Six mois plus tard : la vie des jeunes après la révolution
Dina et ses collègues du cours d’hôtellerie simulent une
situation professionnelle dans un restaurant
Si l’Egypte entière connait un taux de chômage élevé (environ 28 %), ce sont les jeunes qui sont les plus touchés : ils ont trois fois plus de risques d’être au chômage que le reste de la population. Pour pallier à cette situation, PLAN collabore avec la fondation indienne CAP en gérant un programme focalisé sur l’emploi des jeunes.
Ce programme cible des filles et des garçons entre 16 et 28 ans, qui sont socialement et économiquement marginalisés afin de leur trouver de vraies opportunités sur le marché du travail. Des cours sont offerts dans le domaine de la santé, des relations-clients, de la vente et de l’hôtellerie.
Faten, qui étudie la vente, était femme au foyer avant de reprendre ses études. Elle explique : « le cours d’informatique est vraiment bien, je ne savais même pas ce qu’était une souris avant ! Même si le marché de l’emploi a l’air difficile, je sais maintenant que j’ai les compétences pour être embauchée. Les choses après la révolution semblent plus optimistes. Il y a du changement, pour le mieux j’espère... »
Pour Mohammed, aussi dans la vente, la situation est difficile: « souvent, les opportunités de travail ne sont pas pour des vrais postes. Rien que trouver du travail, même précaire, n’est pas facile pour ma génération. Mais c’est vrai que j’ai l’impression que la situation s’est améliorée. Il y a de l’espoir pour le pays. L’Egypte sera une meilleure nation, je le sens. Je suis vraiment heureux d’avoir trouvé PLAN, je pense ouvrir ma propre entreprise et devenir mon propre patron. »
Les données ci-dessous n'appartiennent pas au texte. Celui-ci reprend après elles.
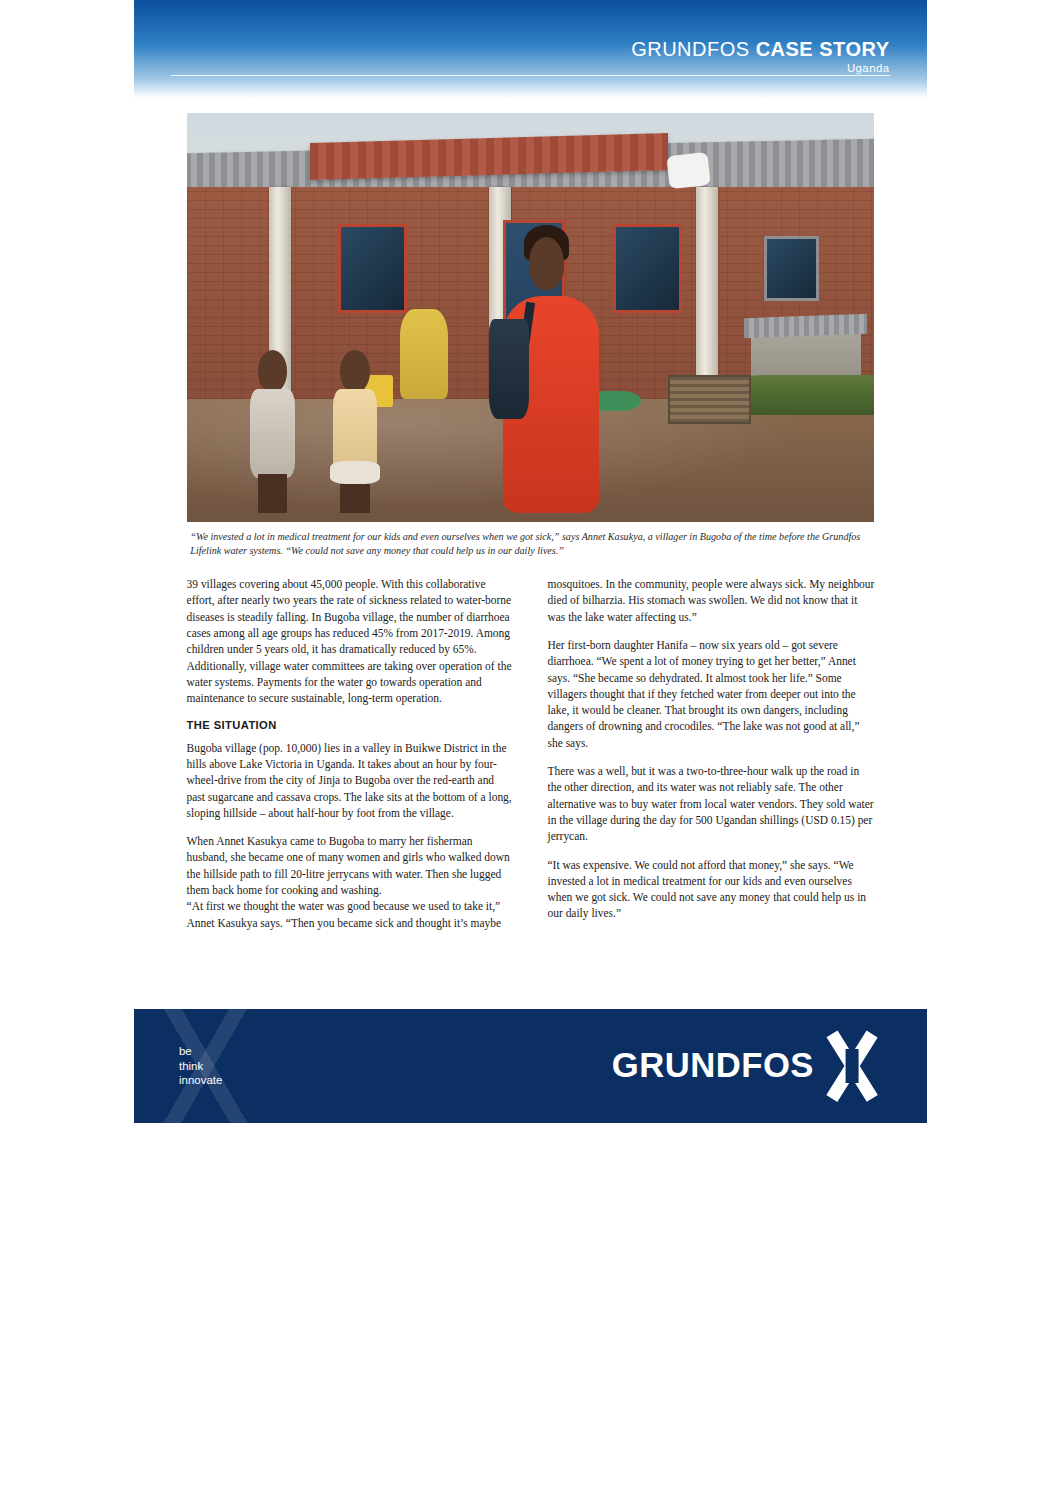GRUNDFOS CASE STORY
Uganda
“We invested a lot in medical treatment for our kids and even ourselves when we got sick,” says Annet Kasukya, a villager in Bugoba of the time before the Grundfos Lifelink water systems. “We could not save any money that could help us in our daily lives.”
39 villages covering about 45,000 people. With this collaborative effort, after nearly two years the rate of sickness related to water-borne diseases is steadily falling. In Bugoba village, the number of diarrhoea cases among all age groups has reduced 45% from 2017-2019. Among children under 5 years old, it has dramatically reduced by 65%. Additionally, village water committees are taking over operation of the water systems. Payments for the water go towards operation and maintenance to secure sustainable, long-term operation.
The situation
Bugoba village (pop. 10,000) lies in a valley in Buikwe District in the hills above Lake Victoria in Uganda. It takes about an hour by four-wheel-drive from the city of Jinja to Bugoba over the red-earth and past sugarcane and cassava crops. The lake sits at the bottom of a long, sloping hillside – about half-hour by foot from the village.
When Annet Kasukya came to Bugoba to marry her fisherman husband, she became one of many women and girls who walked down the hillside path to fill 20-litre jerrycans with water. Then she lugged them back home for cooking and washing.
“At first we thought the water was good because we used to take it,” Annet Kasukya says. “Then you became sick and thought it’s maybe mosquitoes. In the community, people were always sick. My neighbour died of bilharzia. His stomach was swollen. We did not know that it was the lake water affecting us.”
Her first-born daughter Hanifa – now six years old – got severe diarrhoea. “We spent a lot of money trying to get her better,” Annet says. “She became so dehydrated. It almost took her life.” Some villagers thought that if they fetched water from deeper out into the lake, it would be cleaner. That brought its own dangers, including dangers of drowning and crocodiles. “The lake was not good at all,” she says.
There was a well, but it was a two-to-three-hour walk up the road in the other direction, and its water was not reliably safe. The other alternative was to buy water from local water vendors. They sold water in the village during the day for 500 Ugandan shillings (USD 0.15) per jerrycan.
“It was expensive. We could not afford that money,” she says. “We invested a lot in medical treatment for our kids and even ourselves when we got sick. We could not save any money that could help us in our daily lives.”
be
think
innovate
GRUNDFOS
Dina, elle, étudie l’hôtellerie. Son père est décédé, elle vit donc avec son frère mais il n’arrivait pas à les faire vivre tous les deux: « c’est difficile de trouver un travail en ce moment. Mais je me concentre sur mes études et je suis sûre que je trouverais un emploi. Plus tard, j’aimerais être journaliste. Mais pour l’instant, j’aimerais juste trouver un bon travail. »
Plus de 600 jeunes ont été diplômés depuis le début du programme.70 % d’entres eux ont réussi à trouver un travail fixe.